The curriculum team directed faculty as they devised more than 30 remote electives for the clinical phase. The team also developed a course called “COVID-19: From the Bench to the Bedside” that encompasses the epidemiology and public health response, pathophysiology, diagnosis, treatment, and prevention of the virus. And they did this as many of them worked on the front lines.

“We are internists, emergency medicine physicians, infectious disease specialists, epidemiologists, intensive care physicians — all the people whose clinical talents were in high demand,” Parker said. “Our team was simply extraordinary in their willingness and ability to step forward for both their students and their patients. We all helped each other get through an incredibly challenging time.”

Early on, the team wanted to integrate health disparities, leadership development, humanism in medicine, and anti-racism in the curriculum.
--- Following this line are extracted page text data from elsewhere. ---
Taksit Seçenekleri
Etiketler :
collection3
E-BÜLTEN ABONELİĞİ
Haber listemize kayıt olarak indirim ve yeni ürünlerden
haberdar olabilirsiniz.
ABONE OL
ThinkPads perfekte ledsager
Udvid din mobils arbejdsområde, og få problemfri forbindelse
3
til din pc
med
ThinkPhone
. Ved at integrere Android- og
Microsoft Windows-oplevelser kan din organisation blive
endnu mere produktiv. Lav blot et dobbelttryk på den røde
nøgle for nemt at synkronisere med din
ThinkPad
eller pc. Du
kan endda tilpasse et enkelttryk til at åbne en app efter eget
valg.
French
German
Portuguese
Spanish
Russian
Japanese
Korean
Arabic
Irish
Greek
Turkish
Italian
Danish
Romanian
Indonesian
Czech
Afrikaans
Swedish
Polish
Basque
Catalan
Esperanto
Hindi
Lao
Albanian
Then in 2020, the country’s reckoning with systemic racism led it to take further actions.

“Increasing our attention to diversity, equity, and inclusion was already set to be an important part of the Renaissance Curriculum. However, our country’s renewed attention to systemic racism and its effects led us to do even more than we had planned,” Parker said.

They put in place a protocol for reviewing course materials to reduce bias and stereotyped language and added unconscious bias training. A “critical” step, Parker said, was enlisting the deputy director of UMSOM’s Program in Health Disparities and Population Health to address health disparities and racism throughout the curriculum.

Madison McGann, UMSOM Class of 2024, said the curriculum is preparing students to practice patient-centered care.

“We are taught to treat our patients holistically, rather than treating everyone as a textbook case. We learn about how we can be more humanistic physicians,” she said.

The team also turned its attention to developing new spaces for learning and raised funds to create a state-of-the-art learning space, named for donor Maurice Reid, MD ’99. 

Kaper said the team’s work is already having an impact.

“Word of the new curriculum has spread far and wide among the pool of students seeking to attend medical school,” he said. “Applications to UMSOM are at an all-time high — more than 6,000 applications, some 20 percent above the previous high. Based on anecdotal evidence, at least part of the increased interest is due to the new Renaissance Curriculum.”

Parker said the team was honored to receive the UMB award.

“We do what we do because of our commitment to the education of our students and our love of the work. To receive accolades for doing important work that brings you joy is about as good as it gets,” Parker said.